At issue in court is KU’s rules and hearing process, not sexual harassment.

But Bavel believes he would have been exonerated if KU had given him the opportunity to hear exactly what he was accused of and respond in detail as he did in the court addendum.

According to KU, Ramirez met with Bavel, gave him written notice that there was an investigation against him, received in-person and written communications from Bavel and interviewed the student’s friend and another professor she told about the sexual harassment. Ramirez found Bavel guilty of sexual harassment and shared his investigation report with the CLAS dean. Ramirez, the dean, the provost and the chancellor all agreed on discipline for Bavel.

Administrators noted that in an uncomfortable situation — even if initiated by a student — faculty members are responsible for ensuring interactions remain appropriate, according to KU’s court brief.

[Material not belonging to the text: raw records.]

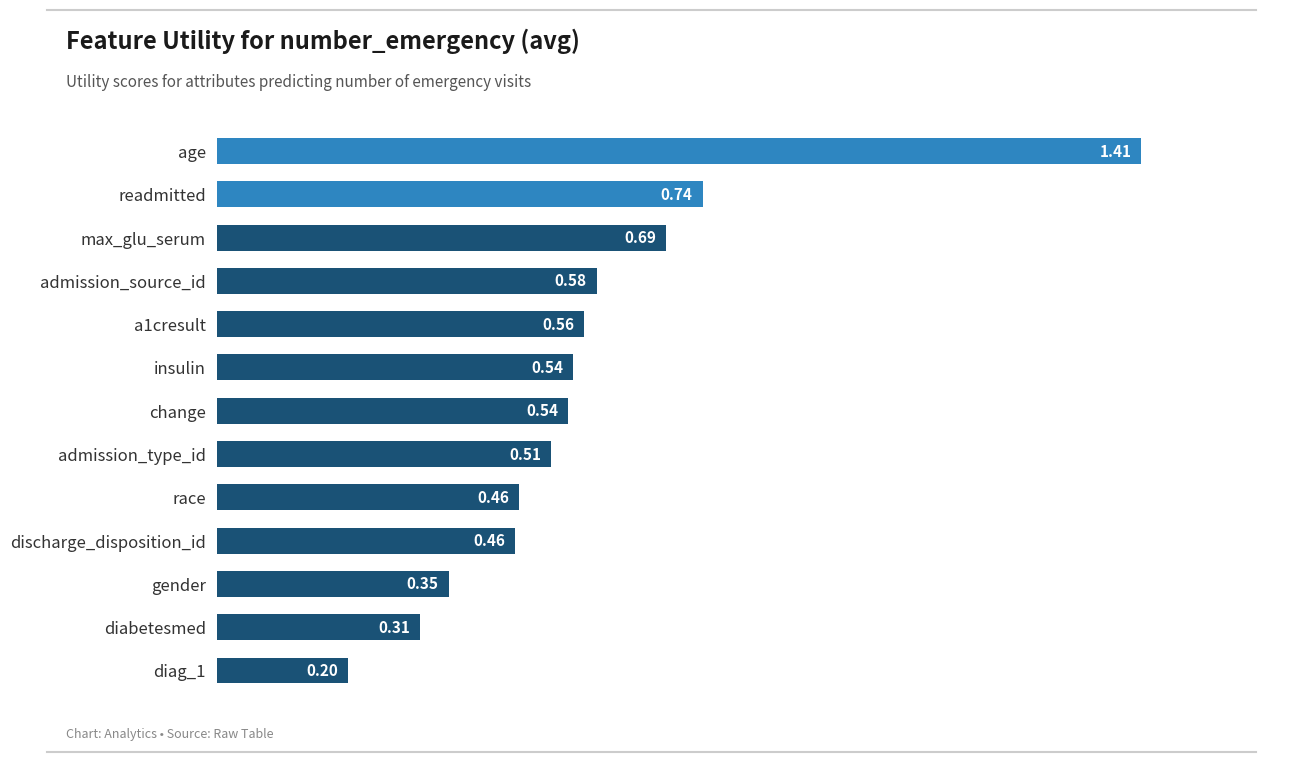

Between readmitted and race, which is larger?

readmitted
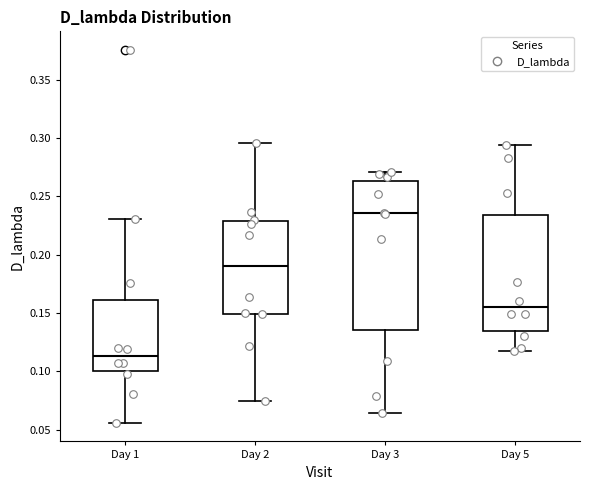

Where is the upper edge of the box for Day 1 on the y-axis? The values are not printed on the chart, so give them approximately, as read against the axis.

0.160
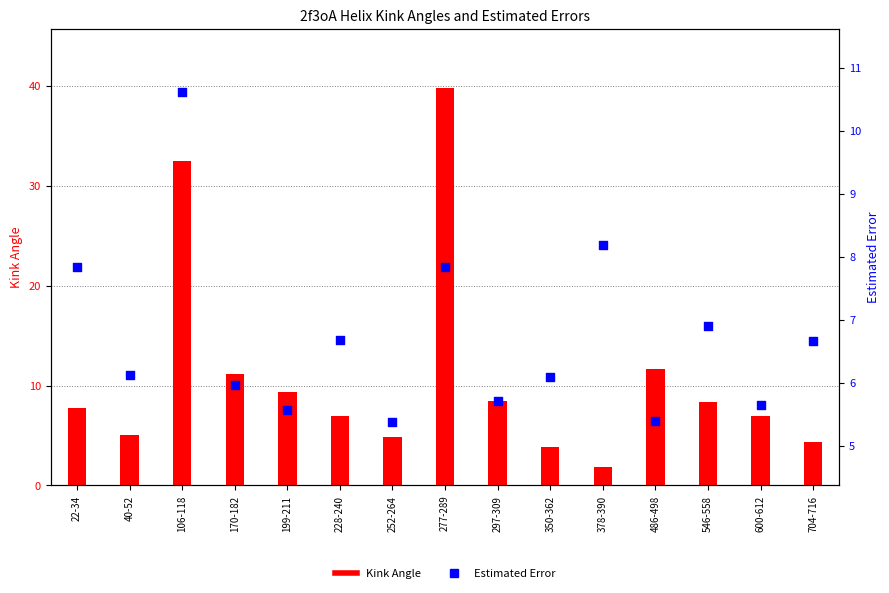

What is the total value across all series at 600-612?

12.6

“Professor Bavel suggests that the responsibility lies with students to speak up; however, it is the responsibility of university employees to speak up to eliminate situations that could be perceived as harassing, particularly in circumstances that might be interpreted as exploitation of the power differential between professor and student.”

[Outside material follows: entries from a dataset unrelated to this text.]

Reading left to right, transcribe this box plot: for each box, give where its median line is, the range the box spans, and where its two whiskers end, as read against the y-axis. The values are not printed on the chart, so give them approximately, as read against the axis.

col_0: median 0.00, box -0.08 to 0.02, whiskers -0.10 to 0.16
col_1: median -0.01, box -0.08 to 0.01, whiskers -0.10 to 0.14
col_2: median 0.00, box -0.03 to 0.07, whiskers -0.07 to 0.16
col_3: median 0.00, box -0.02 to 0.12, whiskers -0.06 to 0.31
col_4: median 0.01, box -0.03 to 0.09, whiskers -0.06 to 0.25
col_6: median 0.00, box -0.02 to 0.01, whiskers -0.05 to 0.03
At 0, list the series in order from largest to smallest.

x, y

Bavel requested a hearing from the Faculty Rights Board — which had information from KU about the investigation and additional information from Bavel — but the board denied his request.

KU did follow its prescribed procedures, the university asserts in its brief to the appeals court.

Even though Bavel cited provisions from multiple university rules, KU says its Faculty Rights Board Procedures are the most relevant. Granting in-person hearings is at that board’s discretion.

“‘Hearing’ does not mean a formal adversarial evidentiary proceeding,” KU’s brief says. “Instead, the University’s use of the term ‘hearing’ expresses the fundamental due process concept of notice and an opportunity to be heard.”

Complex rules

Bavel’s case is one of numerous KU decisions to be challenged in court.

About three to five lawsuits a year are filed requesting judicial review of decisions at the Lawrence campus, KU spokeswoman Erinn Barcomb-Peterson said.

Curtis Barnhill, Bavel’s attorney, said he’s represented teachers and students in about half a dozen lawsuits against KU, most dealing with fairness of the hearing process.

Barnhill called KU’s rules and regulations a “morass.”

In the academic setting, providing justice to victims clashes with fairness and due process for the accused, he said. He said Bavel’s case shows why it’s especially problematic for universities to investigate even more grave complaints such as sexual assault.

“The university has a hard enough time providing proper due process — and determining what even the process is — in cases that do not rise to the level of a crime, let alone how do they do it in cases that rise to a crime?” Barnhill said. “It’s a serious concern.”

KU has made efforts to streamline the rules Judge Fairchild criticized in January, Barcomb-Peterson said.

Since 2012, KU’s Faculty Governance has been working on revising the Faculty Code of Rights, Responsibilities and Conduct. The university also has created a sexual harassment procedure document.

Barcomb-Peterson said KU continually evaluates and amends policies in response to changes in federal and state law and to improve clarity.

“This case demonstrates that the university takes seriously every allegation of sexual harassment, and it investigates and takes appropriate disciplinary action when the allegations are substantiated,” Barcomb-Peterson said. “The District Court’s decision denying Professor Bavel’s claims confirms that KU acted properly by concluding he had engaged in sexual harassment and punishing him.”